The answer is a solid YES and NO. Frankly, because of our enormous growth our service has suffered in the last month or so. This is especially painful for me because I care so much that it is perfect. We are not one of those companies that will allow the customer to suffer so that the company can “profit”. We simply can’t find and hire people quickly enough. We are trying to hire at least 20 new support engineers in the next 30 days to bring things up to the level of excellence that I would expect for myself as a customer.

In the past we were excellent in the support arena. We spent the time necessary to make our clients feel our desire to solve their problems. We have to get back to that point and it will take a lot of people and great training to make it happen. We are getting there, but we aren’t there yet. I hate to say that, but it is true. We need 30 more days to get things back on track.

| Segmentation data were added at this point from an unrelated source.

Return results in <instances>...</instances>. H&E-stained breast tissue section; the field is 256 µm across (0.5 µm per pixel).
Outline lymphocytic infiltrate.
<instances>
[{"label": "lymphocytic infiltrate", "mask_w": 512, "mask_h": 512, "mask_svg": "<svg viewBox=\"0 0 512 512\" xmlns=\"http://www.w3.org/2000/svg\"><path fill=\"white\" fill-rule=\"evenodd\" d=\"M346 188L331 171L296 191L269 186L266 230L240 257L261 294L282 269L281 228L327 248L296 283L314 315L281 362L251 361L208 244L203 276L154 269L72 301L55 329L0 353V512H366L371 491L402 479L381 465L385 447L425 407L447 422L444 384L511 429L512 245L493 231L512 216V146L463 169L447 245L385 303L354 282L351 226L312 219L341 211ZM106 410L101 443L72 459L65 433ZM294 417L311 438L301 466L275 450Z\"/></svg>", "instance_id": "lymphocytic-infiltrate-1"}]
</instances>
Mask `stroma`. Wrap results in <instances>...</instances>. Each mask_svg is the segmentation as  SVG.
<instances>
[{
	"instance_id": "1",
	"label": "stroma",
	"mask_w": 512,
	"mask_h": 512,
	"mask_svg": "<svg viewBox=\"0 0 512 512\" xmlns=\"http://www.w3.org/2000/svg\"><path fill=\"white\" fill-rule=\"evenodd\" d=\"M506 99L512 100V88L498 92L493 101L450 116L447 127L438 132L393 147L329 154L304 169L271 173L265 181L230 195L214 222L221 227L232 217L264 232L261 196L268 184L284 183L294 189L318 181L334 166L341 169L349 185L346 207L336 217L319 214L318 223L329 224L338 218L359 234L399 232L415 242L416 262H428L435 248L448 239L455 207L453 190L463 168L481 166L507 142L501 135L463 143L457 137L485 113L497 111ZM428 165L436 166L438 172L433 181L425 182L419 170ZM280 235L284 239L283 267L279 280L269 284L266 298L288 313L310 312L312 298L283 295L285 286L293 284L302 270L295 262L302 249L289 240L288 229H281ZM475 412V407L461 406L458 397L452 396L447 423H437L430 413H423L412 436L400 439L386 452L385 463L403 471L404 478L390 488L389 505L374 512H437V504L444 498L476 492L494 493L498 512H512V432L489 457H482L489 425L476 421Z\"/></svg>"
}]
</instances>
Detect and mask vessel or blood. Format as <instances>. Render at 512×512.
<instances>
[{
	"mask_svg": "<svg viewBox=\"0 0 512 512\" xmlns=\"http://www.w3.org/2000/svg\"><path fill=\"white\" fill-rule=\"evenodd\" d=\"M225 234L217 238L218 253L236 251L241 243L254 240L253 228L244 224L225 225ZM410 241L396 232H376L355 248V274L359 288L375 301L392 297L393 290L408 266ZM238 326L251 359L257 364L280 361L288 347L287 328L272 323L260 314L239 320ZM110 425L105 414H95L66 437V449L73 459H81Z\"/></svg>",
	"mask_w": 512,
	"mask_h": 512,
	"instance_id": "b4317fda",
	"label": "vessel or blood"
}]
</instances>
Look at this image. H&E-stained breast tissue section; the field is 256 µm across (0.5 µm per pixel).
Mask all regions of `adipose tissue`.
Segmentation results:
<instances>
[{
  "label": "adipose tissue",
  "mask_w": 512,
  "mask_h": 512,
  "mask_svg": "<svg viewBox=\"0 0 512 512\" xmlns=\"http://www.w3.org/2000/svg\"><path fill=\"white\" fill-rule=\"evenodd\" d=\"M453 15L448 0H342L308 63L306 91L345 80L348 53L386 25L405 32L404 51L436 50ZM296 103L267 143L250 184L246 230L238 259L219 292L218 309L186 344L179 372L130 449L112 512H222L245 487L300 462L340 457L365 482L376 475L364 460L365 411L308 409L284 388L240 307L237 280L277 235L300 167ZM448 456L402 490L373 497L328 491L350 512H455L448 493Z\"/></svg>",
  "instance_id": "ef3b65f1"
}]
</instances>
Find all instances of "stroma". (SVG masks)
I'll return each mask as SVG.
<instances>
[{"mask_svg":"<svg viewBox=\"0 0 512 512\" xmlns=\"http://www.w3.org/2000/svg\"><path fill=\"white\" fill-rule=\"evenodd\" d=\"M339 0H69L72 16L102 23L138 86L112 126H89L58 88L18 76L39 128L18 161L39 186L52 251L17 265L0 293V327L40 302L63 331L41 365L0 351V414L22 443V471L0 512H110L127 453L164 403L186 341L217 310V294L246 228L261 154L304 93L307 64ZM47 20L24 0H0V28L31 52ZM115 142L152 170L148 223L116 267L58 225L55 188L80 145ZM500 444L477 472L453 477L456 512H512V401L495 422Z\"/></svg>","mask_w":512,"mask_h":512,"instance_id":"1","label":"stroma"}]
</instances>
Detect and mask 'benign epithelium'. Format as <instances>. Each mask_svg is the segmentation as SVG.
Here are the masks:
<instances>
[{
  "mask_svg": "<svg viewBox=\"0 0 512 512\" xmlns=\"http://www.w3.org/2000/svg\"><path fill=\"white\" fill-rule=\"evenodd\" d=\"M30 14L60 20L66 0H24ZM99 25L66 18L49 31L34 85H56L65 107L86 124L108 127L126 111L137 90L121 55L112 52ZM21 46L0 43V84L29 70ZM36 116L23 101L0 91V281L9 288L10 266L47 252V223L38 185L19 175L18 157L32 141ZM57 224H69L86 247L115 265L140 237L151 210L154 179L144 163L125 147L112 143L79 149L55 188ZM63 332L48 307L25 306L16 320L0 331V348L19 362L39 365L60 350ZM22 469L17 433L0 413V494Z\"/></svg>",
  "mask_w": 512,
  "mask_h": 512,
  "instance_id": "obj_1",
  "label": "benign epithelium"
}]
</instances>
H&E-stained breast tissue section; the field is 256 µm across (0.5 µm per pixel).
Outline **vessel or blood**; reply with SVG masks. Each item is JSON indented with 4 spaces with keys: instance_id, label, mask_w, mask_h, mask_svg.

Management and responsibility to the customer are what make or break a business. Management has to enable employees to resolve customer concerns not impede them. Great people, given the proper tools, will propel any business to the top. Give your employees the resources to make your business succeed whether that is more people, better equipment, training, etc.

Matt Heaton / CEO

6 Responses to “Management makes or breaks a business!”

  1. Ray says:

    Good points, its good to know that you are watching out for those things. So far I have never been told BlueHost could not do something for me. The slowness and occassional outages are getting old, but I can still live with a few “growing pains”.

    Enjoy your cruise…

  2. Ray says:

    You say you are hiring, but I dont see a way to apply or a listing of jobs. I am curious to see what types of jobs you are hiring for. Maybe I have some skills that would fill a need…

  3. Michael says:

    You don’t find it ironic you’re post that your customer support sucks (it does, I’m a customer) from a cruise ship in Jamaica? Come on, get real. If you cared so much you wouldn’t be away taking a week off on a boat. You would be up night and day looking for talent, head hunting from other companies and doing whatever you could. You’re at that “comfortable” point that kills companies. It’s only a matter of time…

    – Michael Ang

  4. John Locke says:

    I spend a considerable amount of time trying to convince potential clients about the importance of customer care. They tell me it is other companies that have the problem not them. My biggest problem is convincing clients that they need to check on how people answer and communicate on the telephone. try telling management that every person who answers the telephone is a sales rep and they laugh at you.

    What you say is right on.

    all the best John

  5. […] My main blog, Politics in the Zeros, is hosted at BlueHost. They’ve grown hugely this past year, now hosting over 210,000 sites. They’ve had some burps along the way. However I’m quite content to stay with them primarily because CEO Matt Heaton blogs about what the problems are, then explains how they are fixing them. […]

  6. Ryan Gerardi says:

    Matt – Your growth is obviously tremendous and from what I have read on your blog and in your email announcements I sense that you have the right attitude and vision for living up to the high standard you set.

    I have been a Bluehost customer for just a couple months now. My experience so far has been very good and I trust in your ability to continually improve all aspects of the business.